Thanks Clive. It was correct at the time of writing, and more importantly at the time that manufacturers made the decision to switch over to cold fill. I will rephrase that. However, having a combination boiler makes no difference to most people in relation to this issue, because they usually still take a long time to produce hot water, by which time the washing machine will have finished taking in water. If a combination boiler is very close to the washing machine, then this may not be such a problem.
As it happens, in every house I have ever lived in, there has been a hot water cylinder storing hot water. But after 17 years in my current house, we have just had the boiler replaced by a combination boiler. The boiler is in our loft, which admittedly is further away than most, but it actually takes slightly longer for hot water to run through our taps with the new combination boiler than it did with the old hot water cylinder.
It would be nice if manufacturers could state the maximum temp that their machine could take in on the COLD inlet – as I’m thinking of having an under-sink type boiler that pre-heats the water to 30C from my solar panel over say 15-40 mins.
The boiler would be on a solar diverter circuit, i.e. only heating with pure solar electric.

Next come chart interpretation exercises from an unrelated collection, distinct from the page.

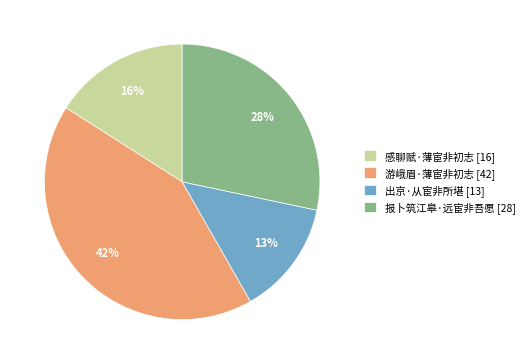

What is the smallest slice in the pie chart?

出京·从宦非所堪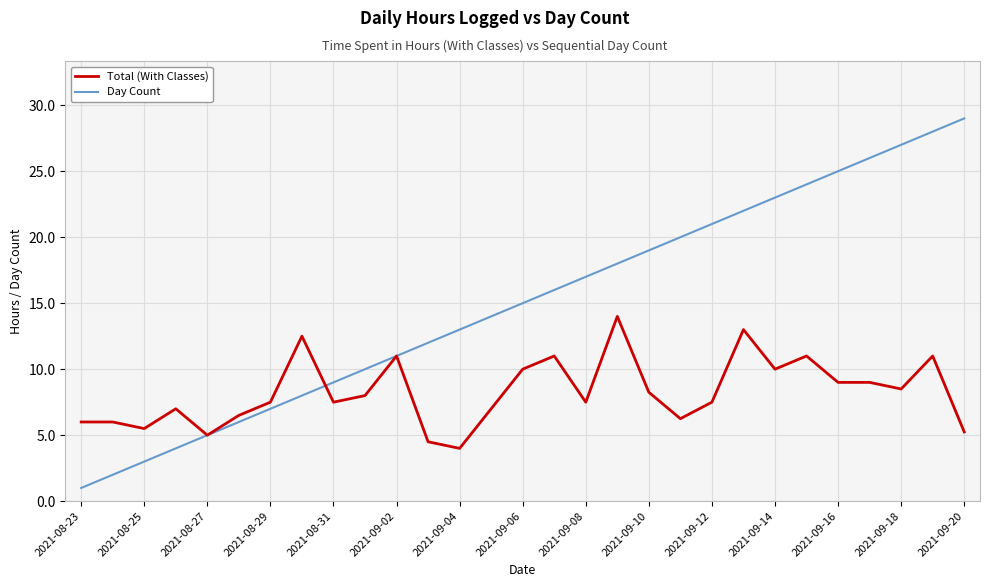

What is the minimum value for Day Count?

1.0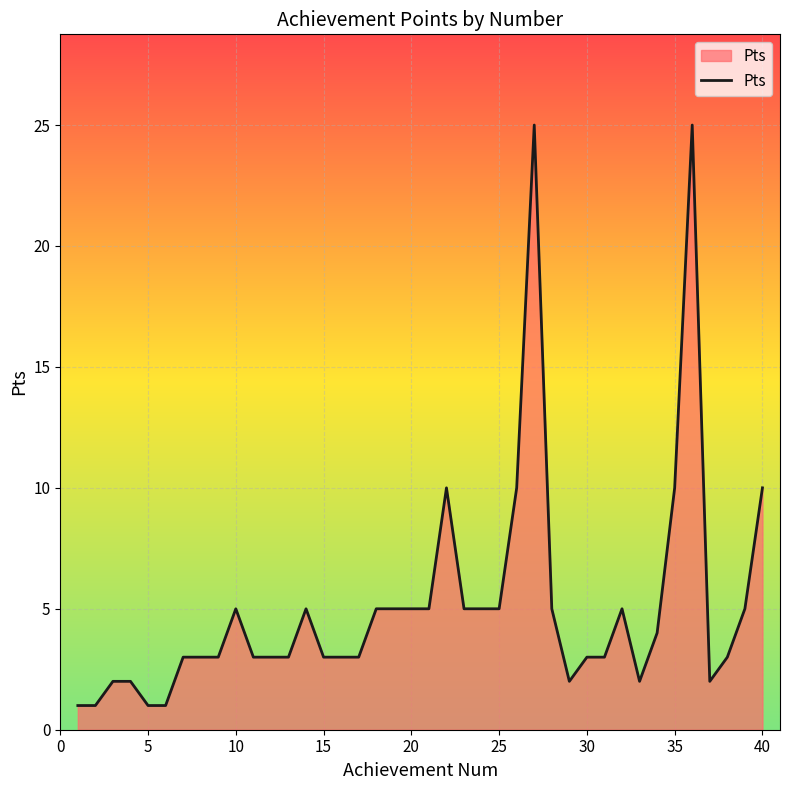

What is the maximum value shown in the chart?

25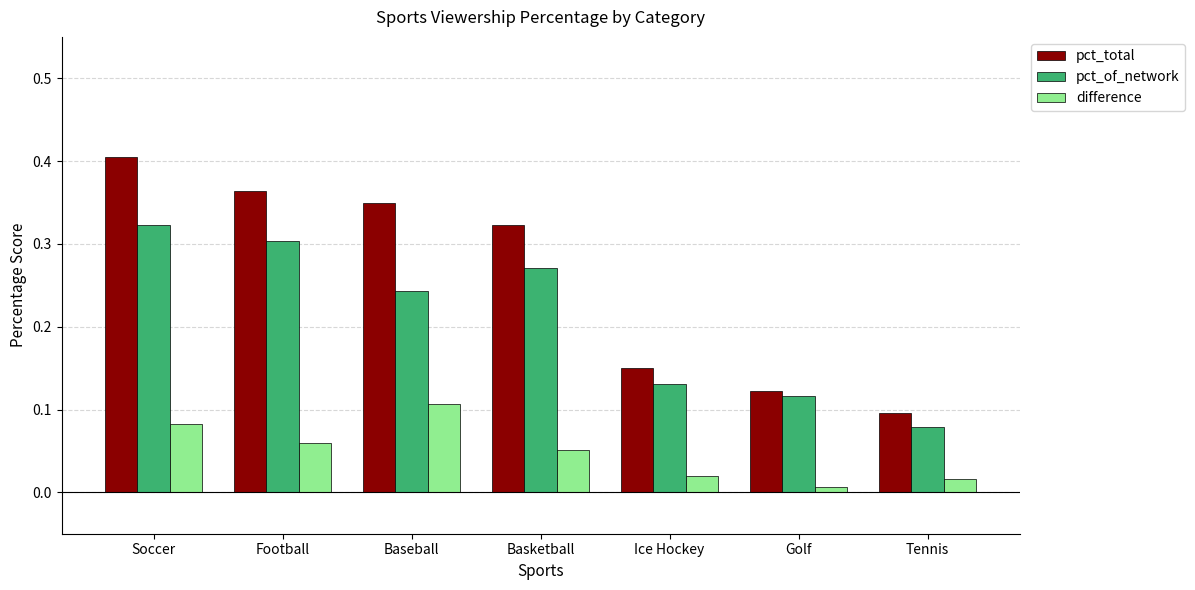

Which series has the largest range (max minus min)?

pct_total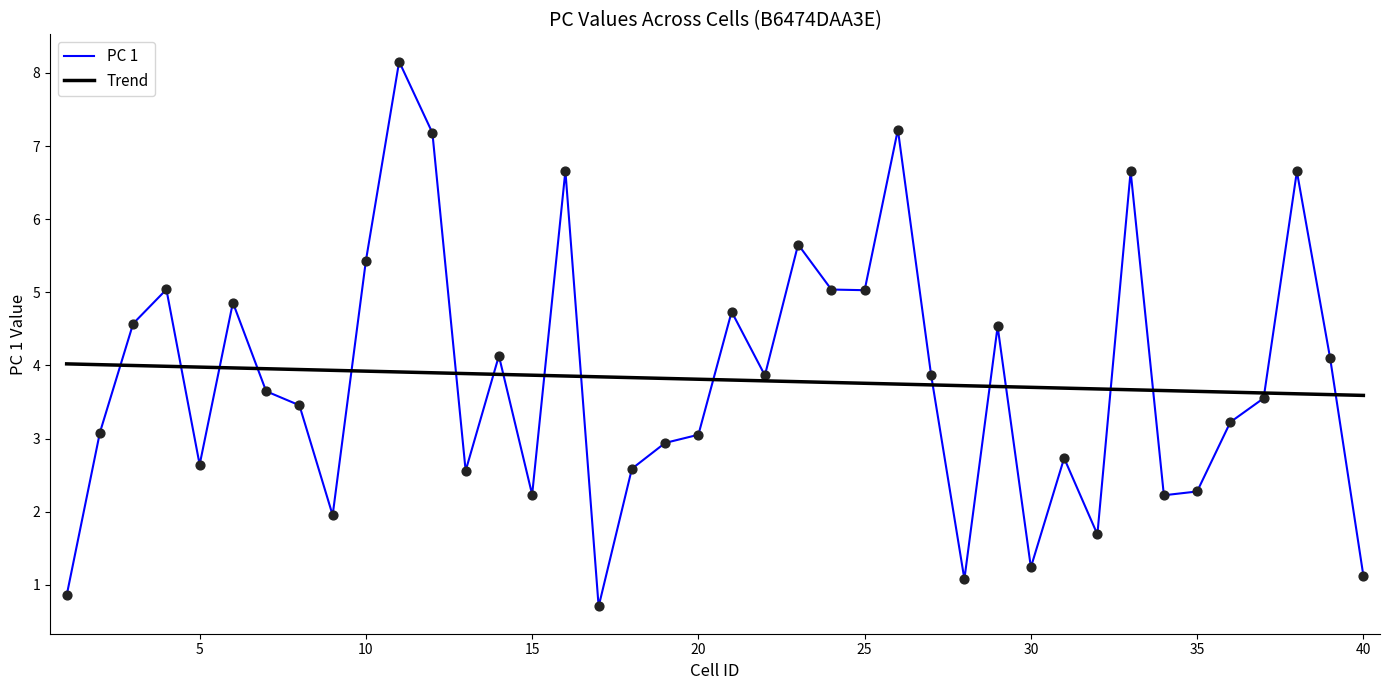

Which series has the widest spread of values?

PC 1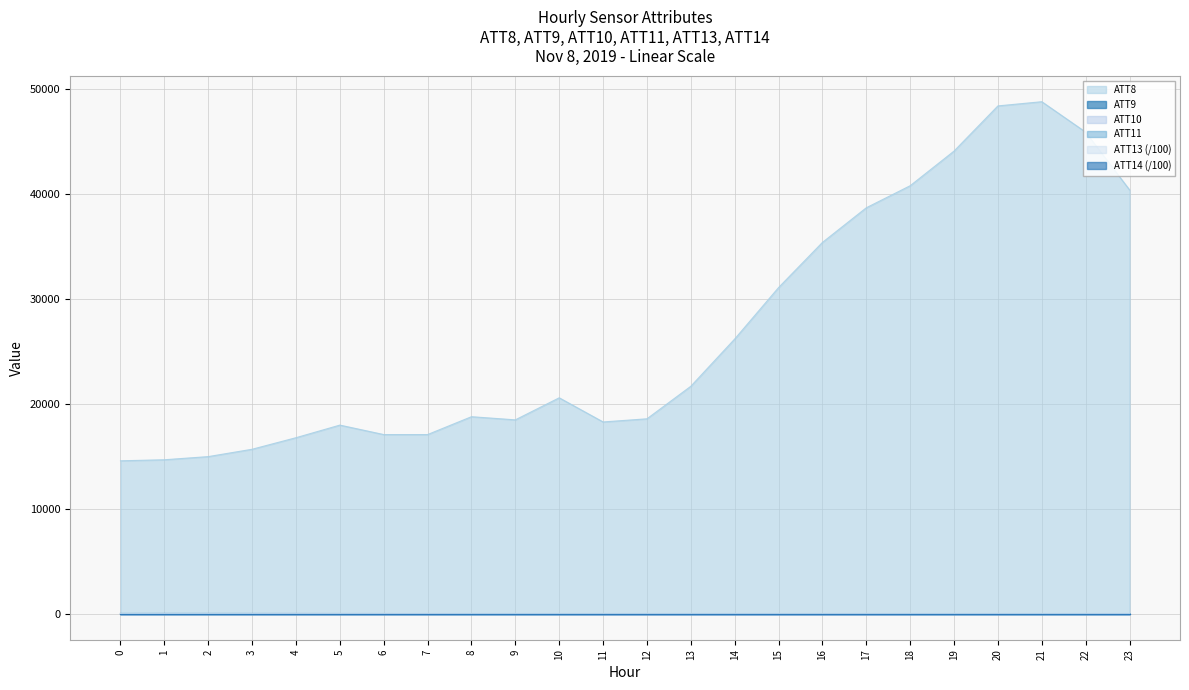

What is the value of the ATT8 point at the 12th from the left?

18300.0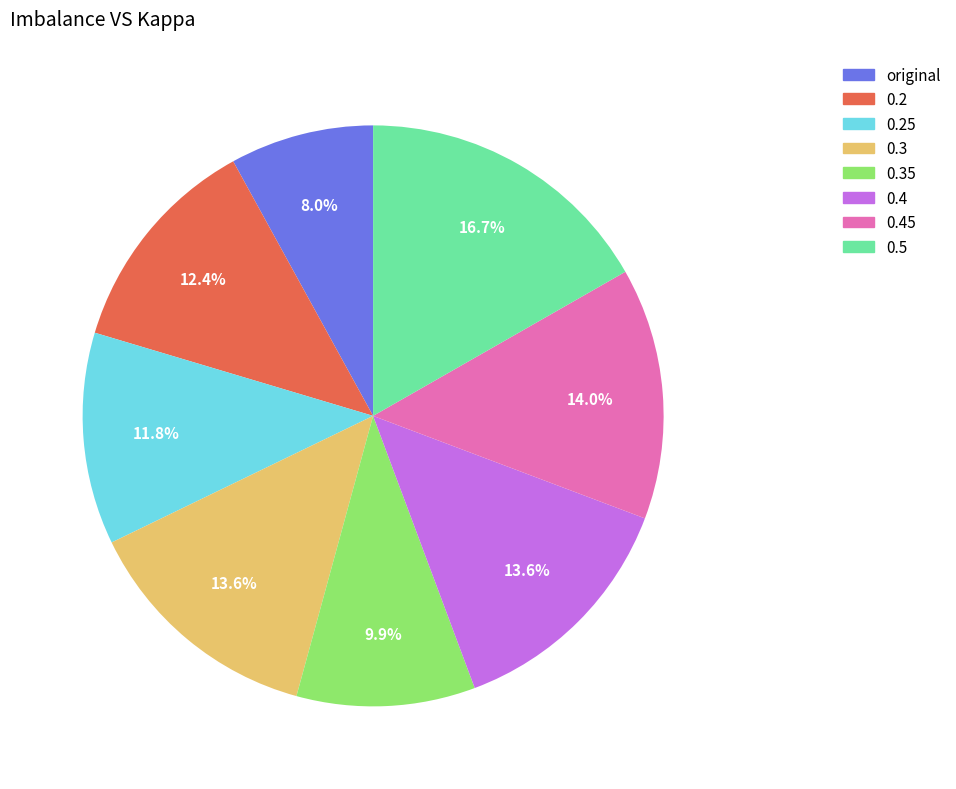

How many segments does this pie chart have?

8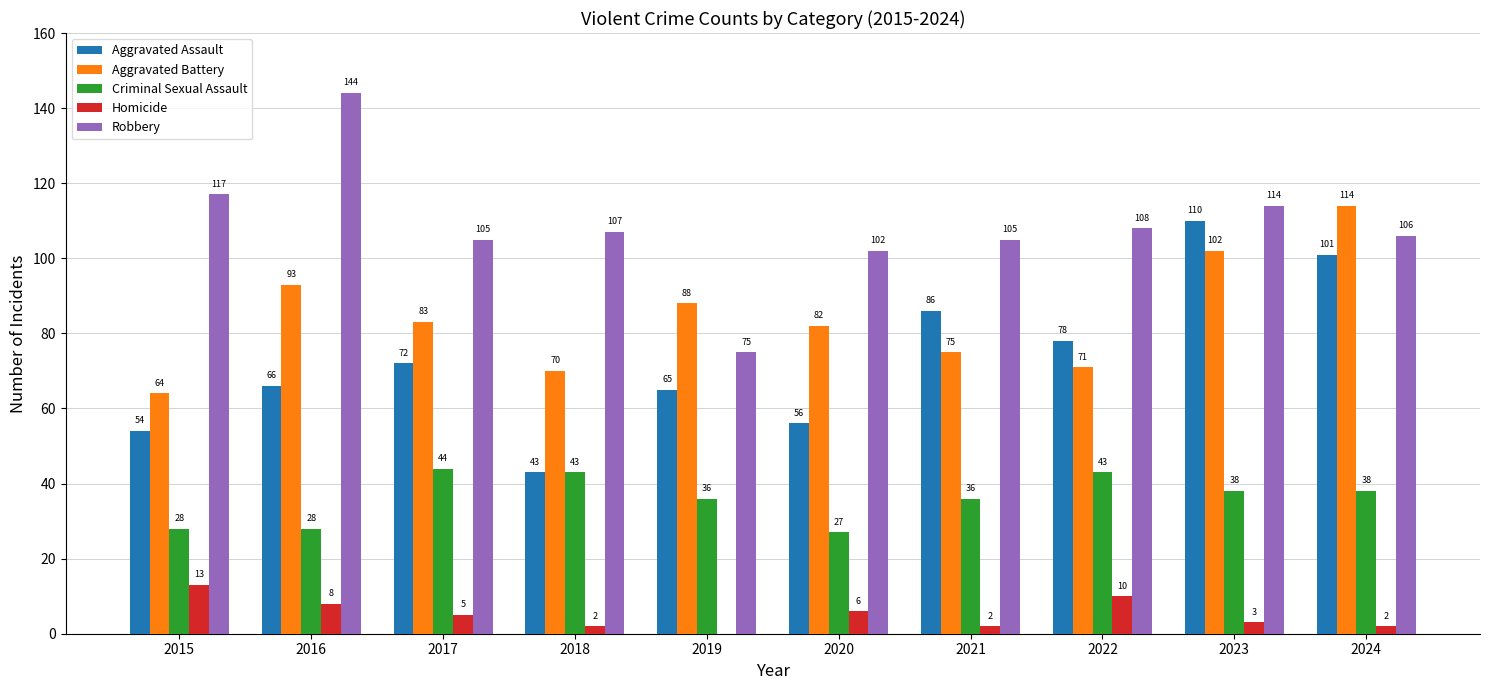

The Robbery series shows 144 at 2016. True or false?

True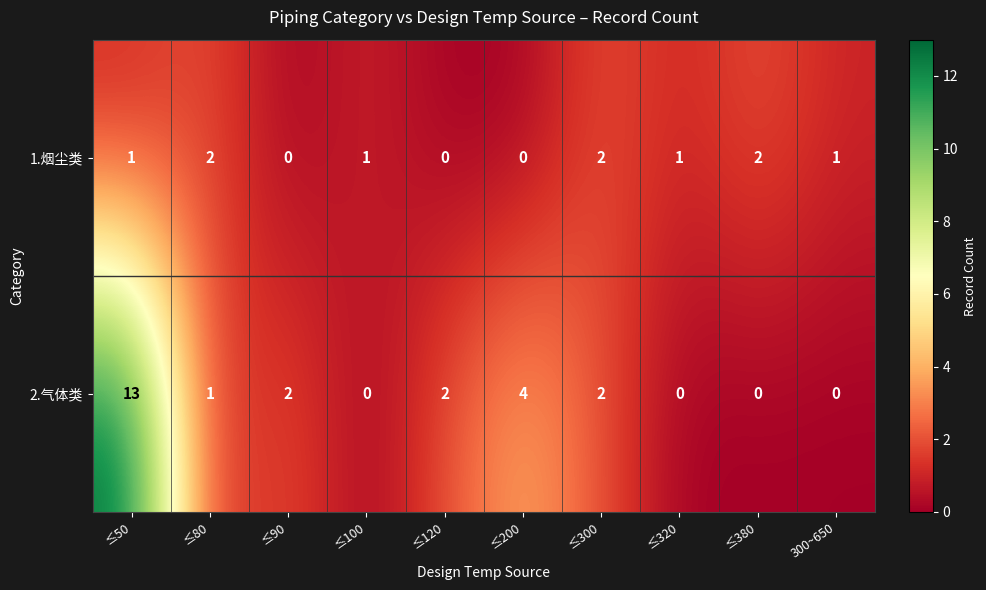

What is the difference between the maximum and minimum values in the 2.气体类 series?

13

My washing machine would be on a slight delay to allow the water in the boiler to heat up.
Hi James. Tbh I think preheating the water has questionable value. If it’s free to heat the water up that’s not so bad. But modern washing machines and detergents are designed to work best when water is cold and slowly heats up. This is especially the case for biological detergents. So biological detergents in particular could have reduced effectiveness.
Also, washing machines tend to wash until the required temperature is reached, and then pump out the water, and move on to rinsing. If water is already 30 degrees when it starts, then any 30 degree wash cycle is likely to substantially reduce the wash time. 40 degree wash cycles could also cut the wash time substantially. This would be likely to adversely affect how well it washes the laundry.